- **EXTRACT TO READ**

★ ★ ★ ★ ★

Biodiversity is increasingly seen as having economic value due to  growing recognition of the world's finite natural resources and through the benefits of ecosystem services (nature providing clean air, food and water, natural flood defences, pollination services and recreation opportunity). Placing financial value on biodiversity has created a marketplace for retaining and restoring habitats.

Financial gain from biodiversity offsetting is brought about through the sale of  conservation credits by landowners. Individuals or companies who are looking to receive financial payment in return for creating or enhancing particular wildlife habitats on their property can have their land valued in conservation credits by a biodiversity offsetting broker  who will then register their credits for sale  to developers looking to offset any residual impact to biodiversity from their approved developments.

Developers can also find the business of biodiversity offsetting appealing financially as the compensation payment for their project's residual biodiversity impact is handled in one agreement and the landowner receiving that payment (and therefore the habitat re-creation duties) is responsible for the biodiversity restoration and management thereafter. The cost may represent a small proportion of a developer's budget and is often outweighed by a project's long-term gains. As corporate social responsibility is often part of larger companies’ business priorities, being able to demonstrate environmentally responsible practices can be an additional incentive.

★ ★ ★ ★ ★

- **EXTRACTED INFORMATION**
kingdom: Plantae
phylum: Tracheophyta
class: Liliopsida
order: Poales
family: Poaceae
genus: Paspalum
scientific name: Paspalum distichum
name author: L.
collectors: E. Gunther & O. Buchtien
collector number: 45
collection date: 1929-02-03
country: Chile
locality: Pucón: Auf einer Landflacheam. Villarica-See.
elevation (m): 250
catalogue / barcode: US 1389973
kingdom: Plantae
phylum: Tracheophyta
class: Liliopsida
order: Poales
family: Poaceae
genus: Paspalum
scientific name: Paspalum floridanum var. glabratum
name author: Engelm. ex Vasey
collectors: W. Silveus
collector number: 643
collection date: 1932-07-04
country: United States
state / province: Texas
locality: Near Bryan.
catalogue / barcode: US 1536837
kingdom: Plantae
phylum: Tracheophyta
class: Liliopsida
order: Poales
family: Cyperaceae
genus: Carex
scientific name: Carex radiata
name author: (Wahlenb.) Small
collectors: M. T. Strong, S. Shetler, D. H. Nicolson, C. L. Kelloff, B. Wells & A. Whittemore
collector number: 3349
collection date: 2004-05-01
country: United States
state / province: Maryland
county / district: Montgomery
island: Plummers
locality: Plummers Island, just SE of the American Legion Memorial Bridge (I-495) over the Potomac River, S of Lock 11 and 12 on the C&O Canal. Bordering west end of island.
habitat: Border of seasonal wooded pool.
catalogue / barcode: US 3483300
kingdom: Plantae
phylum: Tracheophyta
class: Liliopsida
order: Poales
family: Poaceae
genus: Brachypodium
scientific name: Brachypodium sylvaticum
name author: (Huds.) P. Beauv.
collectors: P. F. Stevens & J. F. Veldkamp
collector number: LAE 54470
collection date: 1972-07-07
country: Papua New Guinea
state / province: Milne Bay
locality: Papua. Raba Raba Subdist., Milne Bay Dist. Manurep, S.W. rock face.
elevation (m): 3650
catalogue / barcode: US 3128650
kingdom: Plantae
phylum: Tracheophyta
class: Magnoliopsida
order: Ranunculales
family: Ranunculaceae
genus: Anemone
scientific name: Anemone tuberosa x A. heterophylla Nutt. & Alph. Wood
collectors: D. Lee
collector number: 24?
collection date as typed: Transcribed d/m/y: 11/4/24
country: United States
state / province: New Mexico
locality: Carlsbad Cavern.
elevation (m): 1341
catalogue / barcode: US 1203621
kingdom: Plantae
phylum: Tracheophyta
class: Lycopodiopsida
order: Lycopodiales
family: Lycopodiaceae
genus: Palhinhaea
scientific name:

★ ★ ★ ★ ★

- **REQUIREMENT**
Copy out the part of the passage on biodiversity offsetting that opens with the words "Biodiversity is increasingly" and closes with "and restoring habitats.", substituting "market" for "marketplace". The listing has no connection to the passage on biodiversity offsetting.

- **EXERCISE ANSWER**
Biodiversity is increasingly seen as having economic value due to  growing recognition of the world's finite natural resources and through the benefits of ecosystem services (nature providing clean air, food and water, natural flood defences, pollination services and recreation opportunity). Placing financial value on biodiversity has created a market for retaining and restoring habitats.